-- Opening Marker --
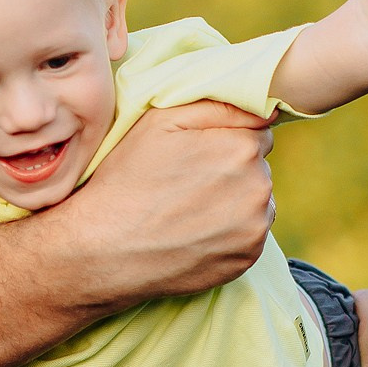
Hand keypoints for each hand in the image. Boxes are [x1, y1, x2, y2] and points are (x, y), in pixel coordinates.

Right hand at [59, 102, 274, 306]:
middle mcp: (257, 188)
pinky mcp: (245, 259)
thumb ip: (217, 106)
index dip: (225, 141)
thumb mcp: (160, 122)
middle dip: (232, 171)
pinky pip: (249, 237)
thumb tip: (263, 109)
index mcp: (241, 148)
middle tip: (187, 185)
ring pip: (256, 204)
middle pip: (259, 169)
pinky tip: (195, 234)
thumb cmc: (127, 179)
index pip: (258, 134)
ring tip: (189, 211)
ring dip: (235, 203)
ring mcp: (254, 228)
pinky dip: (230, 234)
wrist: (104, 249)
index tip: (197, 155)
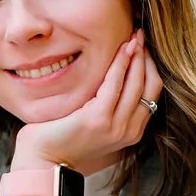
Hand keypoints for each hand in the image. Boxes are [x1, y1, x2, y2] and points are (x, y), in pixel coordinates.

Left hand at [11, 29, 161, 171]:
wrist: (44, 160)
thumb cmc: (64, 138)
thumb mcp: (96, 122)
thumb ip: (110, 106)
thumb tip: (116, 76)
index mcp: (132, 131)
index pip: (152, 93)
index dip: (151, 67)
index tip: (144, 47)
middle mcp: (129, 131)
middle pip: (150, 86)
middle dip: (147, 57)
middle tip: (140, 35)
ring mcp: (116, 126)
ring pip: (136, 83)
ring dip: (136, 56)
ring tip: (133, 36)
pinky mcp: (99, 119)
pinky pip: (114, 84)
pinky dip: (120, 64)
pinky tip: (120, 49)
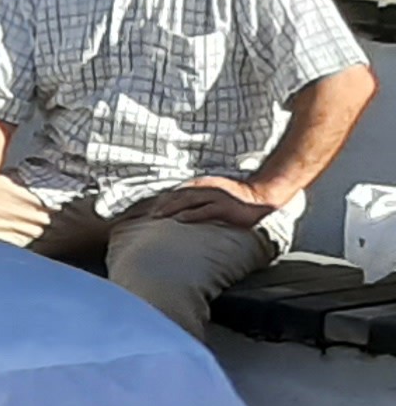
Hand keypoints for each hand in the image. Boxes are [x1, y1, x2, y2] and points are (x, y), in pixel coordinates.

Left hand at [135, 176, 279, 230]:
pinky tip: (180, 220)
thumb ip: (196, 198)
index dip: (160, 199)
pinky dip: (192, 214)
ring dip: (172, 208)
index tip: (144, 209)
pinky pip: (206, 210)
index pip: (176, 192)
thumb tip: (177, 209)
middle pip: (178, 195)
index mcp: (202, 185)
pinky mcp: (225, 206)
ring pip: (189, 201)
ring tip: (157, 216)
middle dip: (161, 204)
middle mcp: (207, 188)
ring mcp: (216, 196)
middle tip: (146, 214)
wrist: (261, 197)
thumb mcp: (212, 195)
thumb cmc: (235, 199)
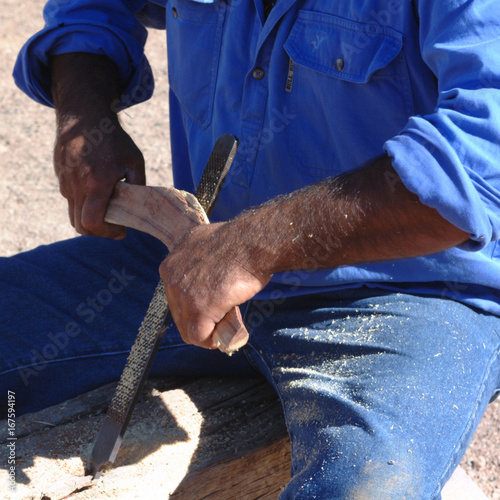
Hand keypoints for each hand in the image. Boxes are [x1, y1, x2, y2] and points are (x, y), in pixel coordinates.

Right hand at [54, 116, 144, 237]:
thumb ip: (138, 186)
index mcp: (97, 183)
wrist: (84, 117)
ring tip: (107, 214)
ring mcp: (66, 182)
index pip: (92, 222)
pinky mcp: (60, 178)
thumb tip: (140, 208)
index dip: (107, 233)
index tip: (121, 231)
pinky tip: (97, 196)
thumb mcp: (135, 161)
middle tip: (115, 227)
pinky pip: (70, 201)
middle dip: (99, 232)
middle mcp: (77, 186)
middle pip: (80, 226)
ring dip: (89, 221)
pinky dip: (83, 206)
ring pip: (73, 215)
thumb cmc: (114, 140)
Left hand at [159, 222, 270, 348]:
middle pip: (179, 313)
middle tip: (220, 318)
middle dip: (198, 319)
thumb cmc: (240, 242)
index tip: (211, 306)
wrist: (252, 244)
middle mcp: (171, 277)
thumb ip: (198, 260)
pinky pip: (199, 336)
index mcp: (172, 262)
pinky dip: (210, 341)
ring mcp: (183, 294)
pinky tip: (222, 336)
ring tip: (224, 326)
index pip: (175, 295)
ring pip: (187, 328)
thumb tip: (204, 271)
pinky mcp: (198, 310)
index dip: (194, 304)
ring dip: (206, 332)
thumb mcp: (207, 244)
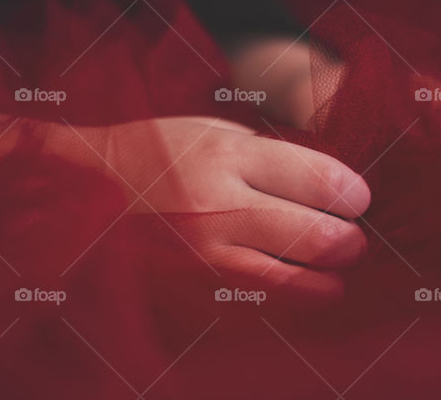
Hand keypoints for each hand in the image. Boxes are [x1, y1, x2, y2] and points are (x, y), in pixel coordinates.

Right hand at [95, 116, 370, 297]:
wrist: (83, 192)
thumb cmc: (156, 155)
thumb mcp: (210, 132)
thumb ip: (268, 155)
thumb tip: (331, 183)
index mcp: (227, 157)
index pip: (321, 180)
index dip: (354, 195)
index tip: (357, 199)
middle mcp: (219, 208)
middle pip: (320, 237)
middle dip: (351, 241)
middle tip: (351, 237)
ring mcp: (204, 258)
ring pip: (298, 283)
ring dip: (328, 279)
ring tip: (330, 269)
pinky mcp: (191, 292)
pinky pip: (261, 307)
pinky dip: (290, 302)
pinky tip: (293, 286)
-- Closing Marker --
Among the entries above, take the lines from the one with "middle dip: (198, 319)" through the one with "wrist: (83, 192)" and retype them exactly, leaving out the pictures.

middle dip: (198, 319)
thumb cmc: (240, 242)
index tip: (211, 306)
wrist: (252, 244)
middle mcp: (171, 277)
thumb ip: (198, 260)
pinky pip: (199, 336)
index mcp: (172, 262)
pinky dip: (210, 341)
ring mcp: (183, 294)
pinky tip: (222, 336)
ring tip: (224, 326)
index pip: (175, 295)
ring pip: (187, 328)
thumb tip: (204, 271)
pinky mcp: (198, 310)
index dip: (194, 304)
ring dip: (206, 332)
thumb mcp: (207, 244)
Hand keypoints for each hand in the image. Boxes are [x1, y1, x2, y2] and points are (x, y), in pixel coordinates.

Right hand at [95, 116, 370, 297]:
wrist: (83, 192)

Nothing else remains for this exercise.